- [Excerpted text]:
Segment Open
I have the following spark job:
from __future__ import print_function
import os
import sys
import time
from random import random
from operator import add
from pyspark.streaming import StreamingContext
from pyspark import SparkContext,SparkConf
from pyspark.streaming.kafka import KafkaUtils
from pyspark.sql import SQLContext, Row
from pyspark.streaming import StreamingContext
from pyspark_cassandra import streaming,CassandraSparkContext
if __name__ == "__main__":
conf = SparkConf().setAppName("PySpark Cassandra Test")
sc = CassandraSparkContext(conf=conf)
stream = StreamingContext(sc, 2)
rdd=sc.cassandraTable("keyspace2","users").collect()
#print rdd
stream.start()
stream.awaitTermination()
sc.stop()
When I run this, it gives me the following error:
ERROR StreamingContext: Error starting the context, marking it as stopped
java.lang.IllegalArgumentException: requirement failed: \
No output operations registered, so nothing to execute
the shell script I run:
./bin/spark-submit --packages TargetHolding:pyspark-cassandra:0.2.4 example
s/src/main/python/test/reading-cassandra.py
Comparing spark streaming with kafka, I have this line missing from the above code:
kafkaStream = KafkaUtils.createStream(stream, 'localhost:2181', "name", {'topic':1})
where I'm actually using createStream
but for cassandra, I can't see anything like this on the docs. How do I start the streaming between spark streaming and cassandra?
Versions:
Cassandra v2.1.12
Spark v1.4.1
Scala 2.10
Segment Closed
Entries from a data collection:
Segment Open
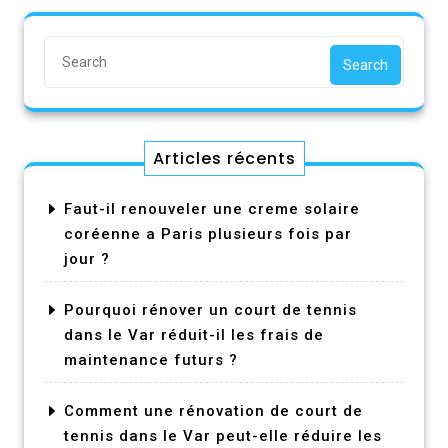
Search
Articles récents
Faut-il renouveler une creme solaire
coréenne a Paris plusieurs fois par
jour ?
Pourquoi rénover un court de tennis
dans le Var réduit-il les frais de
maintenance futurs ?
Comment une rénovation de court de
tennis dans le Var peut-elle réduire les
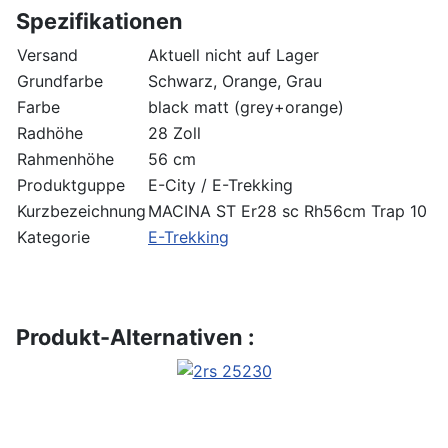
Spezifikationen
Versand
Aktuell nicht auf Lager
Grundfarbe
Schwarz, Orange, Grau
Farbe
black matt (grey+orange)
Radhöhe
28 Zoll
Rahmenhöhe
56 cm
Produktguppe
E-City / E-Trekking
Kurzbezeichnung
MACINA ST Er28 sc Rh56cm Trap 10
Kategorie
E-Trekking
Produkt-Alternativen :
Segment Closed
- [Problem to work on]:
Which software versions does the post about Spark streaming and Cassandra list?

- [Problem solution]:
- Cassandra v2.1.12
- Spark v1.4.1
- Scala 2.10